4.2 Les figures de fondation

4.2.1 La rébellion solitaire du Nègre marron

Il a été démontré que les Martiniquais manquent d’un héros populaire d’envergure « nationale » dans lequel se reconnaître. En effet, alors que le Nègre marron, échappé de l’habitation pour reconquérir son humanité dans le ventre de la nature, aurait pu être à la source d’un discours épique430, sa mémoire, comme le souligne Cailler, n’a pourtant jamais été « intégrée à la geste d’un peuple en train de se faire431 […] ». De même, selon Glissant, le peuple martiniquais « n’a pas mythifié les défaites de ses Nègres marrons, mais les a entérinées purement et simplement432 ». Pendant longtemps, la figure du Négateur a inspiré le mépris, voire la terreur aux populations d’esclaves puis à leurs descendants, influencés en cela par les maîtres esclavagistes :

Il est significatif que peu à peu les colons et l’autorité (aidés de l’Église) aient pu imposer à la population l’image du Nègre marron comme bandit vulgaire, assassin seulement soucieux de ne pas travailler, jusqu’à en faire dans la représentation populaire le croquemitaine scélérat dont on menace les enfants433.

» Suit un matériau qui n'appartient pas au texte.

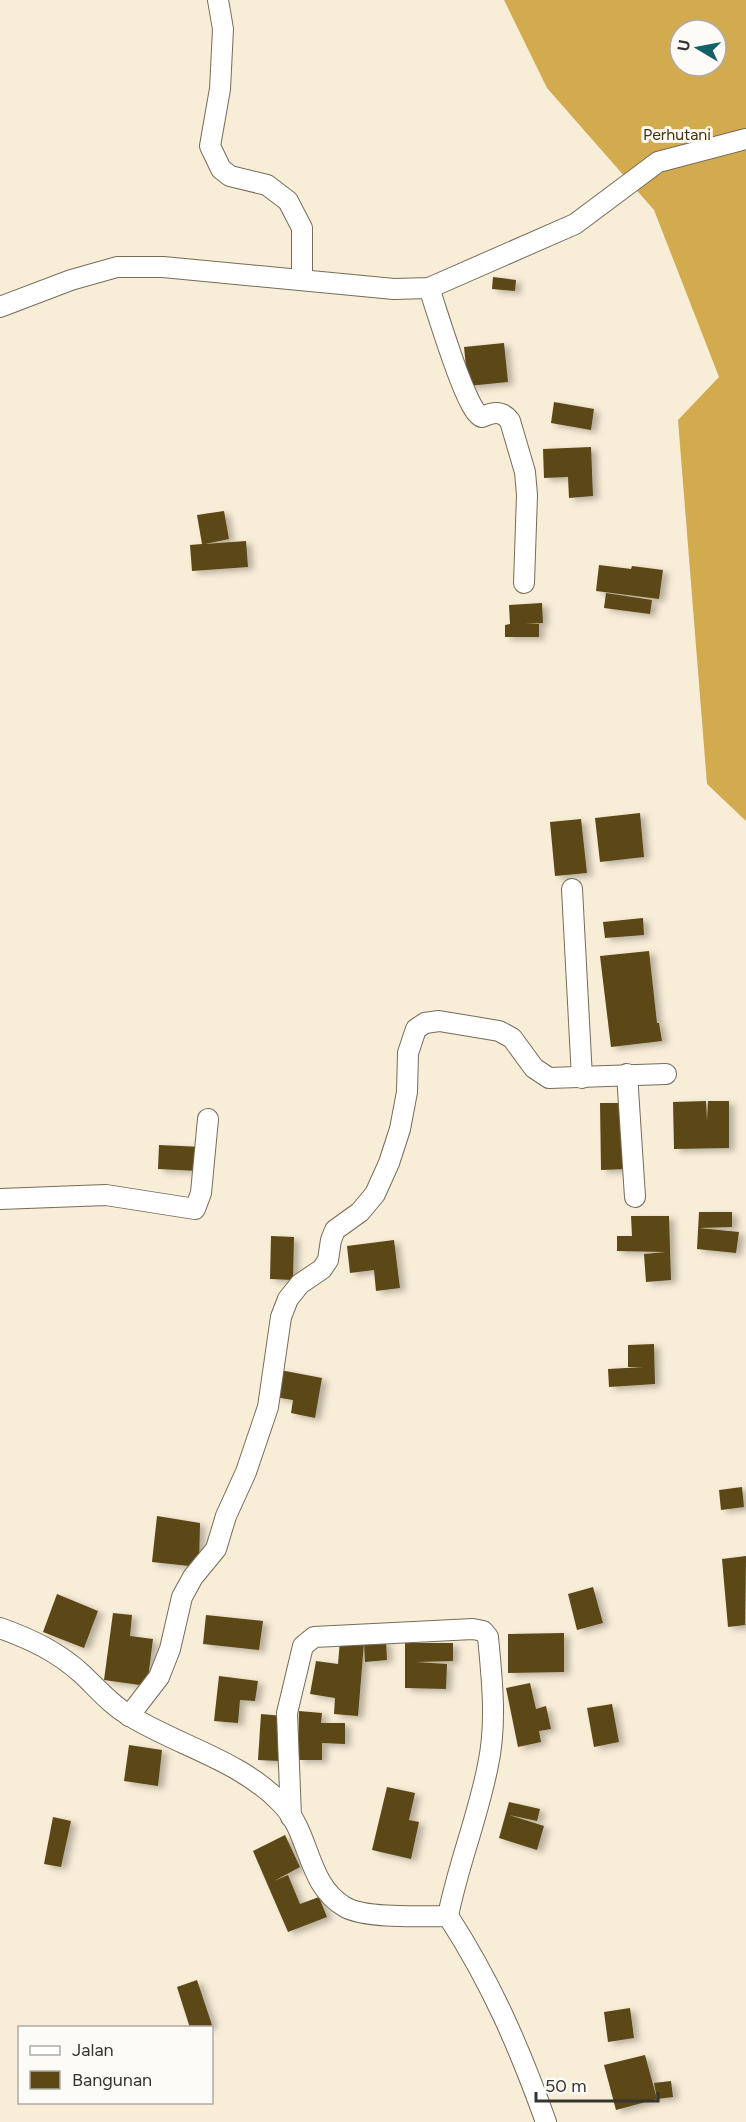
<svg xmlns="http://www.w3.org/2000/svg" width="746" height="2122" font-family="Figtree,sans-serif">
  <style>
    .forest { fill: #d3ab4f; fill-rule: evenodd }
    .building { fill: #5c4715; filter: url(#shadow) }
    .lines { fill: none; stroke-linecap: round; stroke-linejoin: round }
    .minor-casing { stroke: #756c59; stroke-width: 22 }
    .minor { stroke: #fff; stroke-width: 20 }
    .labels { text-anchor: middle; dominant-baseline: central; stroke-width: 6; stroke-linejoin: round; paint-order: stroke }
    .park-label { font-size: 16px; fill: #44330b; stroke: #fdfbf7 }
  </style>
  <defs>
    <filter id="shadow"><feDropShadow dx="5.5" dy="3" stdDeviation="3" flood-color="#0004"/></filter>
  </defs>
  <rect width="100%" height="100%" fill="#f8edd7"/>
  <path class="forest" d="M504,0H746V821L707,784L678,420L719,377L654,210L547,88ZM680,30H716V66H680Z"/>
  <g class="building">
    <path d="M493,277L516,280L515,291L492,289Z"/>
    <path d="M504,343L508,382L468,386L464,347Z"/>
    <path d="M554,402L594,409L591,430L551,423Z"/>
    <path d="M591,447L593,496L569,498L568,477L544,478L543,449Z"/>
    <path d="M224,511L229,539L205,544L246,541L248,567L192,571L190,545L202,544L197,515Z"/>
    <path d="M599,565L631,569L632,566L663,570L659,599L596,591Z"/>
    <path d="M606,593L652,600L650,614L604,608Z"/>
    <path d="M542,603L543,623L525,624H539V637H505V625L510,624L509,605Z"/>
    <path d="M640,813L644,857L600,862L595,818Z"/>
    <path d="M581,819L587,873L555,876L550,822Z"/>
    <path d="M643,918L644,935L605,938L603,922Z"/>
    <path d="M649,951L657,1023H659L662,1041L611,1047L600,956Z"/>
    <path d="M706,1101L707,1121L708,1101H729V1148L674,1149L673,1102Z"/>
    <path d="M600,1103H626L627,1169L601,1170Z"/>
    <path d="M159,1145L202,1147L200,1171L158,1169Z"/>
    <path d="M699,1212H732V1227L699,1228L739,1232L736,1253L697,1249Z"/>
    <path d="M631,1216H669L671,1280L646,1282L644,1254L666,1252L617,1251V1236H632Z"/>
    <path d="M271,1236L294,1237L293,1280L270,1279Z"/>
    <path d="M394,1240L400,1288L376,1291L374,1270L350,1273L347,1246Z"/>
    <path d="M654,1344L655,1384L609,1387L608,1369L644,1367H628V1345Z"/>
    <path d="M280,1370L322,1378L315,1418L291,1413L293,1400L275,1397Z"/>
    <path d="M742,1487L744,1507L721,1510L719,1490Z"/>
    <path d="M157,1516L200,1523L199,1567L152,1562Z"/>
    <path d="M746,1556L745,1625L728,1627L722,1559Z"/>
    <path d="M593,1587L603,1623L577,1630L568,1594Z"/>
    <path d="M57,1594L98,1611L84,1648L43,1632Z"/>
    <path d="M113,1613L132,1615L130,1636L153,1639L147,1686L104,1680Z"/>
    <path d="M206,1615L263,1621L259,1650L203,1644Z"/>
    <path d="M564,1633V1672L508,1673V1634Z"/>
    <path d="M340,1640L386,1641L387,1660L365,1662L364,1643L358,1716L334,1714L335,1698L310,1694L316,1661L338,1664Z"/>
    <path d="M405,1643H453V1661L416,1662L447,1664L446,1689L405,1688Z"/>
    <path d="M219,1676L258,1681L255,1701L240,1700L238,1723L214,1721Z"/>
    <path d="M530,1683L536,1709L546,1706L551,1729L539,1731L541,1742L518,1747L506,1688Z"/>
    <path d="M612,1704L619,1742L594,1747L587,1708Z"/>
    <path d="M299,1711L322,1713L321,1723H345V1744L322,1743V1760H298Z"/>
    <path d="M261,1714L283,1716L280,1761L258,1760Z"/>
    <path d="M129,1745L162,1750L158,1786L124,1781Z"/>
    <path d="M387,1787L415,1793L409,1820L419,1822L411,1859L372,1850Z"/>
    <path d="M509,1802L540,1809L537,1821L509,1815L544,1826L537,1850L499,1838Z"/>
    <path d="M53,1817L71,1821L61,1867L44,1864Z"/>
    <path d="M285,1835L300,1867L274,1881L288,1875L300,1904L319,1897L327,1917L288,1932L253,1851Z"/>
    <path d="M197,1980L212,2025L205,2028H190L177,1987Z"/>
    <path d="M630,2008L634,2038L608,2042L604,2012Z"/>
    <path d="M645,2055L657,2099L616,2110L604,2065Z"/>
    <path d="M671,2081L673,2097L657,2099L654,2083Z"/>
  </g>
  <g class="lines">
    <defs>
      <g id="minor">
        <path d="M218,0L223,29L220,89L210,146L221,169L230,176L267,185L288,201L302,228V280"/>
        <path d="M429,288C436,307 467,415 482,417C493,412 502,410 510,421L525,472L527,495L524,583"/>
        <path d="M0,307L71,280L117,267H163L394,289L429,288L575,224L658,162L746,139"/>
        <path d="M572,889L582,1078"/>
        <path d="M627,1074L635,1197"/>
        <path d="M0,1199L106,1195L195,1209L201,1193L208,1119"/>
        <path d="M0,1628C31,1639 58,1652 82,1674C98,1689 111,1705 130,1716C181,1747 240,1760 282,1804C311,1834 306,1884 345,1907C366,1919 423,1916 448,1916C492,1984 519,2047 546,2122"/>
        <path d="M129,1716L159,1677L170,1649L182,1597L193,1577L216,1549L226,1516L246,1472L268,1407L281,1317L288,1299L300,1284L322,1269L328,1260L331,1240L335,1230L360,1212L375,1194L389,1163L400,1129L407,1092L408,1053L416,1029L425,1023L439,1021L499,1031L512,1038L534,1068L549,1078L666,1074"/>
        <path d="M291,1817L287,1713L303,1646L314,1637L473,1629L483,1631L488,1637C492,1679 497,1723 488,1765C478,1817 458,1865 448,1916"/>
      </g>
    </defs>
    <use href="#minor" class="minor-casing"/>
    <use href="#minor" class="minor"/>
  </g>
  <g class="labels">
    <g class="park-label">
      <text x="677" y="134">Perhutani</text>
    </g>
  </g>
  <rect x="18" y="2026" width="195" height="78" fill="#fdfbf7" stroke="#aeaba6" stroke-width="1.5"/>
  <rect x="30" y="2046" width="30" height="9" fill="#ffffff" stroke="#aeaba6" stroke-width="1.5"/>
  <text x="72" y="2056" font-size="18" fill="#38342c">Jalan</text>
  <rect x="30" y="2071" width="30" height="18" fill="#5c4715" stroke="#aeaba6" stroke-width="1.5"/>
  <text x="72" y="2086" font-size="18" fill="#38342c">Bangunan</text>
  <g transform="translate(698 48) rotate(280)"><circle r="28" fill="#fdfbf7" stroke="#aeaba6" stroke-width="1.5"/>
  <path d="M0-4.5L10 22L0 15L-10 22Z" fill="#12616a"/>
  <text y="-9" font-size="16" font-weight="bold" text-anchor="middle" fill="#38342c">U</text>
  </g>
  <path d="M536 2092v9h122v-9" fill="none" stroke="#38342c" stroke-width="3"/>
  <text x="545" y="2092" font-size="18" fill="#38342c" stroke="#fdfbf7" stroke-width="4.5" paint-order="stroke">50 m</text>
</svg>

Non seulement la Martinique a été dépouillée de ses héros « naturels », mais en les désavouant « sous la pression aliénante de l’action colonialiste », elle s’est reniée elle-même434. De plus, contrairement à la Jamaïque ou à Haïti, où de véritables tribus de marrons se constituent, la superficie limitée de la Martinique interdit aux rebelles toute coalition ; par conséquent, comme le remarquent Chamoiseau et Confiant, la trajectoire de ces figures y a souvent été courte et solitaire435. La mémoire collective ne retient par conséquent qu’un souvenir vague du « bond rebelle hors de l’habitation

430 Voir GARRAWAY Doris, « Toward a Creole Mythe of Origin », art. cit., p. 159. Glissant remarque en effet que « Le Nègre marron est le seul vrai héros populaire des Antilles, dont les effroyables supplices qui marquaient sa capture donnent la mesure du courage et de la détermination. Il y a là un exemple incontestable d’opposition systématique, de refus total », GLISSANT Édouard, Le Discours antillais, op. cit., p. 180.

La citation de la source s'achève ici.